05 - Scoop the ice cream into bowls and garnish with optional toppings such as berries, nut butters, chocolate chips, or seeds; serve immediately.

# Expert Advice:

01 -
  • It tastes indulgent but packs 28 grams of protein, so you're not sacrificing nutrition for flavor.
  • The freezing process transforms simple ingredients into something that feels like a treat, not a health food.
  • You can customize it endlessly—different berries, nut butters, or flavor swaps keep it exciting.
02 -
  • Protein powder needs liquid to blend smoothly; if you add it dry or skip blending properly, you'll end up with a gritty texture that no amount of spinning will fix.

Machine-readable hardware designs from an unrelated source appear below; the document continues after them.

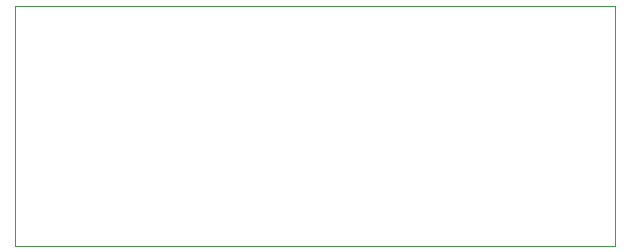
<source format=gbr>
%TF.GenerationSoftware,KiCad,Pcbnew,9.0.6-9.0.6~ubuntu24.04.1*%
%TF.CreationDate,2026-01-17T19:09:58-03:00*%
%TF.ProjectId,cotti_buttons,636f7474-695f-4627-9574-746f6e732e6b,0.0*%
%TF.SameCoordinates,Original*%
%TF.FileFunction,Profile,NP*%
%FSLAX46Y46*%
G04 Gerber Fmt 4.6, Leading zero omitted, Abs format (unit mm)*
G04 Created by KiCad (PCBNEW 9.0.6-9.0.6~ubuntu24.04.1) date 2026-01-17 19:09:58*
%MOMM*%
%LPD*%
G01*
G04 APERTURE LIST*
%TA.AperFunction,Profile*%
%ADD10C,0.050000*%
%TD*%
G04 APERTURE END LIST*
D10*
X127000000Y-101600000D02*
X177800000Y-101600000D01*
X177800000Y-121920000D01*
X127000000Y-121920000D01*
X127000000Y-101600000D01*
M02*

</source>
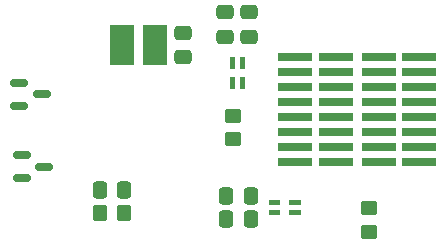
<source format=gbp>
G04 #@! TF.GenerationSoftware,KiCad,Pcbnew,8.0.9-8.0.9-0~ubuntu20.04.1*
G04 #@! TF.CreationDate,2025-08-07T15:34:15-05:00*
G04 #@! TF.ProjectId,PLATO_JUNCTION_BOARD,504c4154-4f5f-44a5-954e-4354494f4e5f,rev?*
G04 #@! TF.SameCoordinates,Original*
G04 #@! TF.FileFunction,Paste,Bot*
G04 #@! TF.FilePolarity,Positive*
%FSLAX46Y46*%
G04 Gerber Fmt 4.6, Leading zero omitted, Abs format (unit mm)*
G04 Created by KiCad (PCBNEW 8.0.9-8.0.9-0~ubuntu20.04.1) date 2025-08-07 15:34:15*
%MOMM*%
%LPD*%
G01*
G04 APERTURE LIST*
G04 Aperture macros list*
%AMRoundRect*
0 Rectangle with rounded corners*
0 $1 Rounding radius*
0 $2 $3 $4 $5 $6 $7 $8 $9 X,Y pos of 4 corners*
0 Add a 4 corners polygon primitive as box body*
4,1,4,$2,$3,$4,$5,$6,$7,$8,$9,$2,$3,0*
0 Add four circle primitives for the rounded corners*
1,1,$1+$1,$2,$3*
1,1,$1+$1,$4,$5*
1,1,$1+$1,$6,$7*
1,1,$1+$1,$8,$9*
0 Add four rect primitives between the rounded corners*
20,1,$1+$1,$2,$3,$4,$5,0*
20,1,$1+$1,$4,$5,$6,$7,0*
20,1,$1+$1,$6,$7,$8,$9,0*
20,1,$1+$1,$8,$9,$2,$3,0*%
G04 Aperture macros list end*
%ADD10C,0.010000*%
%ADD11R,2.920000X0.740000*%
%ADD12RoundRect,0.250000X0.475000X-0.337500X0.475000X0.337500X-0.475000X0.337500X-0.475000X-0.337500X0*%
%ADD13RoundRect,0.250000X-0.337500X-0.475000X0.337500X-0.475000X0.337500X0.475000X-0.337500X0.475000X0*%
%ADD14RoundRect,0.250000X0.450000X-0.350000X0.450000X0.350000X-0.450000X0.350000X-0.450000X-0.350000X0*%
%ADD15RoundRect,0.250000X-0.475000X0.337500X-0.475000X-0.337500X0.475000X-0.337500X0.475000X0.337500X0*%
%ADD16RoundRect,0.150000X-0.587500X-0.150000X0.587500X-0.150000X0.587500X0.150000X-0.587500X0.150000X0*%
%ADD17RoundRect,0.250000X-0.450000X0.350000X-0.450000X-0.350000X0.450000X-0.350000X0.450000X0.350000X0*%
%ADD18RoundRect,0.250000X-0.350000X-0.450000X0.350000X-0.450000X0.350000X0.450000X-0.350000X0.450000X0*%
%ADD19R,2.050000X3.500000*%
%ADD20RoundRect,0.250000X0.337500X0.475000X-0.337500X0.475000X-0.337500X-0.475000X0.337500X-0.475000X0*%
G04 APERTURE END LIST*
D10*
X128437500Y-119470001D02*
X127537500Y-119470001D01*
X127537500Y-119120001D01*
X128437500Y-119120001D01*
X128437500Y-119470001D01*
G36*
X128437500Y-119470001D02*
G01*
X127537500Y-119470001D01*
X127537500Y-119120001D01*
X128437500Y-119120001D01*
X128437500Y-119470001D01*
G37*
X128437500Y-120320001D02*
X127537500Y-120320001D01*
X127537500Y-119970001D01*
X128437500Y-119970001D01*
X128437500Y-120320001D01*
G36*
X128437500Y-120320001D02*
G01*
X127537500Y-120320001D01*
X127537500Y-119970001D01*
X128437500Y-119970001D01*
X128437500Y-120320001D01*
G37*
X130137500Y-119470001D02*
X129237500Y-119470001D01*
X129237500Y-119120001D01*
X130137500Y-119120001D01*
X130137500Y-119470001D01*
G36*
X130137500Y-119470001D02*
G01*
X129237500Y-119470001D01*
X129237500Y-119120001D01*
X130137500Y-119120001D01*
X130137500Y-119470001D01*
G37*
X130137500Y-120320001D02*
X129237500Y-120320001D01*
X129237500Y-119970001D01*
X130137500Y-119970001D01*
X130137500Y-120320001D01*
G36*
X130137500Y-120320001D02*
G01*
X129237500Y-120320001D01*
X129237500Y-119970001D01*
X130137500Y-119970001D01*
X130137500Y-120320001D01*
G37*
X124569999Y-107932500D02*
X124219999Y-107932500D01*
X124219999Y-107032500D01*
X124569999Y-107032500D01*
X124569999Y-107932500D01*
G36*
X124569999Y-107932500D02*
G01*
X124219999Y-107932500D01*
X124219999Y-107032500D01*
X124569999Y-107032500D01*
X124569999Y-107932500D01*
G37*
X124569999Y-109632500D02*
X124219999Y-109632500D01*
X124219999Y-108732500D01*
X124569999Y-108732500D01*
X124569999Y-109632500D01*
G36*
X124569999Y-109632500D02*
G01*
X124219999Y-109632500D01*
X124219999Y-108732500D01*
X124569999Y-108732500D01*
X124569999Y-109632500D01*
G37*
X125419999Y-107932500D02*
X125069999Y-107932500D01*
X125069999Y-107032500D01*
X125419999Y-107032500D01*
X125419999Y-107932500D01*
G36*
X125419999Y-107932500D02*
G01*
X125069999Y-107932500D01*
X125069999Y-107032500D01*
X125419999Y-107032500D01*
X125419999Y-107932500D01*
G37*
X125419999Y-109632500D02*
X125069999Y-109632500D01*
X125069999Y-108732500D01*
X125419999Y-108732500D01*
X125419999Y-109632500D01*
G36*
X125419999Y-109632500D02*
G01*
X125069999Y-109632500D01*
X125069999Y-108732500D01*
X125419999Y-108732500D01*
X125419999Y-109632500D01*
G37*
D11*
X129785000Y-115890001D03*
X133215000Y-115890001D03*
X129785000Y-114620001D03*
X133215000Y-114620001D03*
X129785000Y-113350001D03*
X133215000Y-113350001D03*
X129785000Y-112080001D03*
X133215000Y-112080001D03*
X129785000Y-110810001D03*
X133215000Y-110810001D03*
X129785000Y-109540001D03*
X133215000Y-109540001D03*
X129785000Y-108270001D03*
X133215000Y-108270001D03*
X129785000Y-107000001D03*
X133215000Y-107000001D03*
D12*
X125820000Y-105320000D03*
X125820000Y-103245000D03*
D13*
X113212500Y-118250000D03*
X115287500Y-118250000D03*
D14*
X124500000Y-114000000D03*
X124500000Y-112000000D03*
D15*
X123819999Y-103245000D03*
X123819999Y-105320000D03*
D16*
X106662500Y-117250000D03*
X106662500Y-115350000D03*
X108537501Y-116300000D03*
X106412500Y-111150000D03*
X106412500Y-109250000D03*
X108287501Y-110200000D03*
D17*
X136000000Y-119850000D03*
X136000000Y-121850000D03*
D18*
X113250000Y-120250000D03*
X115250000Y-120250000D03*
D19*
X117875000Y-106000000D03*
X115125000Y-106000000D03*
D11*
X136820000Y-115890002D03*
X140250000Y-115890002D03*
X136820000Y-114620001D03*
X140250000Y-114620001D03*
X136819999Y-113350001D03*
X140250001Y-113350001D03*
X136820000Y-112080001D03*
X140250000Y-112080001D03*
X136820000Y-110810001D03*
X140250000Y-110810001D03*
X136819999Y-109540001D03*
X140250001Y-109540001D03*
X136820000Y-108270001D03*
X140250000Y-108270001D03*
X136820000Y-107000000D03*
X140250000Y-107000000D03*
D12*
X120250000Y-107037500D03*
X120250000Y-104962500D03*
D13*
X123925000Y-118779999D03*
X126000000Y-118779999D03*
D20*
X126000000Y-120750000D03*
X123925000Y-120750000D03*
M02*

</source>
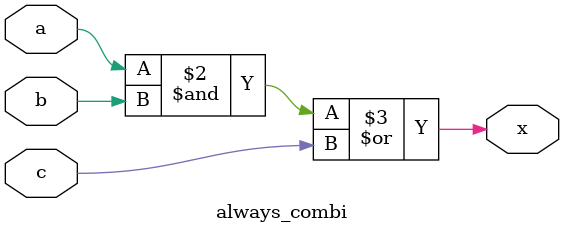
<source format=v>
module always_combi(input a, b, c, output reg x);
  always @(a, b, c)
  begin
    x = (a & b) | c;
  end
endmodule
</source>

  • Freezing time matters more than you think—if it's not fully solid, the machine won't process it correctly and you'll get soup instead of ice cream.
  • Sweetness preferences vary wildly, so start conservative with maple syrup; your favorite toppings often add their own sweetness too.
03 -
  • Let the frozen pint sit at room temperature for 30 seconds before processing if your kitchen is cold—it processes smoother without shattering.
  • The secret to restaurant-quality creaminess is starting with full-fat Greek yogurt, even though it sounds heavy; the fat is what makes it silky, not icy.